Copy the message below word for word, from its first line to its last.

▸ SELECTED TEXT
_ _ _ _

And I really doubt they will reject their mother.
My biological mother was unable to raise me.
But I never rejected her because I know and understand she had issues like most of us do.
And if their father is the good guy you say, I am sure he cares too. He just does not know how to help you heal.
i know how hard it when your always feeling unwanted. and i also know it makes you selfish. i am not saying your are selfish at all, you are acting selfish because your already decided for other people that they are going to reject you. so what you do is reject them for they reject you. you gotta be stronger then this for your daughter. if their was ever any reason to fight the feeling of being unwanted ifs for your daughters. and nog being a worhty human is just all in your head, their are people who have killed their own children and still think they are deserve to live and that god cares about them. from my personal experience: i have always been an unwanted person too, and i am really angry about this and i also feel sorry for myself. i also start to hate other and myself. but sometimes there is a little voice in my head that tells me its me telling myself i am unwanted. so i try to fight it every day, i seriously need to fight the urge to tell everybody to get out of my life because i feel like i am unwanted. which is stupid ofcourse. for me its just a huge fear of being unwanted. and it never goes away, even if i have been friends with someone for years i still believe they are not going to want me anymore. you gotta stop being ”selfish” about this at least for your daughters. don’t get me wrong i totally don’t mean your a selfish person. you should just think about your daughter like they do want you and you are abandoning them because you think you are not worthy. ofcourse you gotta work at yourself, and that ussually is really hard or nearly impossible. but the truth is, even is a child has a drunk as a father or whatever, she/he will never rahter want their parent to be death. but on the other hand , i know how hard life is and how terrible it can be. i am certainly not going to tell you not to kill yourself just because their are people who will be sad if you do it. but you must not do it because you think that they don’t want you, if your totally not sure about if that’s really true.

_ _ _ _

▸ STORED DATA
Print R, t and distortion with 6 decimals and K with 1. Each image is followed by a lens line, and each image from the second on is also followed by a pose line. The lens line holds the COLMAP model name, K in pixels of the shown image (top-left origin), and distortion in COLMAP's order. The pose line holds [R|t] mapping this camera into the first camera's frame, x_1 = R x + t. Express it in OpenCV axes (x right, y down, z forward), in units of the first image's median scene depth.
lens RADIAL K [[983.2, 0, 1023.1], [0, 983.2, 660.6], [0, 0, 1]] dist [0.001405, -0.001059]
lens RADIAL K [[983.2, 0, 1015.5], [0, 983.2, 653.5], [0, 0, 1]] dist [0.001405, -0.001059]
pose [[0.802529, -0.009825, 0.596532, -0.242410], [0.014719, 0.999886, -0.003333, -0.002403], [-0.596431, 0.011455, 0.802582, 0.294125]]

_ _ _ _

▸ SOLUTION FOR THIS EXERCISE
And I really doubt they will reject their mother.
My biological mother was unable to raise me.
But I never rejected her because I know and understand she had issues like most of us do.
And if their father is the good guy you say, I am sure he cares too. He just does not know how to help you heal.
i know how hard it when your always feeling unwanted. and i also know it makes you selfish. i am not saying your are selfish at all, you are acting selfish because your already decided for other people that they are going to reject you. so what you do is reject them for they reject you. you gotta be stronger then this for your daughter. if their was ever any reason to fight the feeling of being unwanted ifs for your daughters. and nog being a worhty human is just all in your head, their are people who have killed their own children and still think they are deserve to live and that god cares about them. from my personal experience: i have always been an unwanted person too, and i am really angry about this and i also feel sorry for myself. i also start to hate other and myself. but sometimes there is a little voice in my head that tells me its me telling myself i am unwanted. so i try to fight it every day, i seriously need to fight the urge to tell everybody to get out of my life because i feel like i am unwanted. which is stupid ofcourse. for me its just a huge fear of being unwanted. and it never goes away, even if i have been friends with someone for years i still believe they are not going to want me anymore. you gotta stop being ”selfish” about this at least for your daughters. don’t get me wrong i totally don’t mean your a selfish person. you should just think about your daughter like they do want you and you are abandoning them because you think you are not worthy. ofcourse you gotta work at yourself, and that ussually is really hard or nearly impossible. but the truth is, even is a child has a drunk as a father or whatever, she/he will never rahter want their parent to be death. but on the other hand , i know how hard life is and how terrible it can be. i am certainly not going to tell you not to kill yourself just because their are people who will be sad if you do it. but you must not do it because you think that they don’t want you, if your totally not sure about if that’s really true.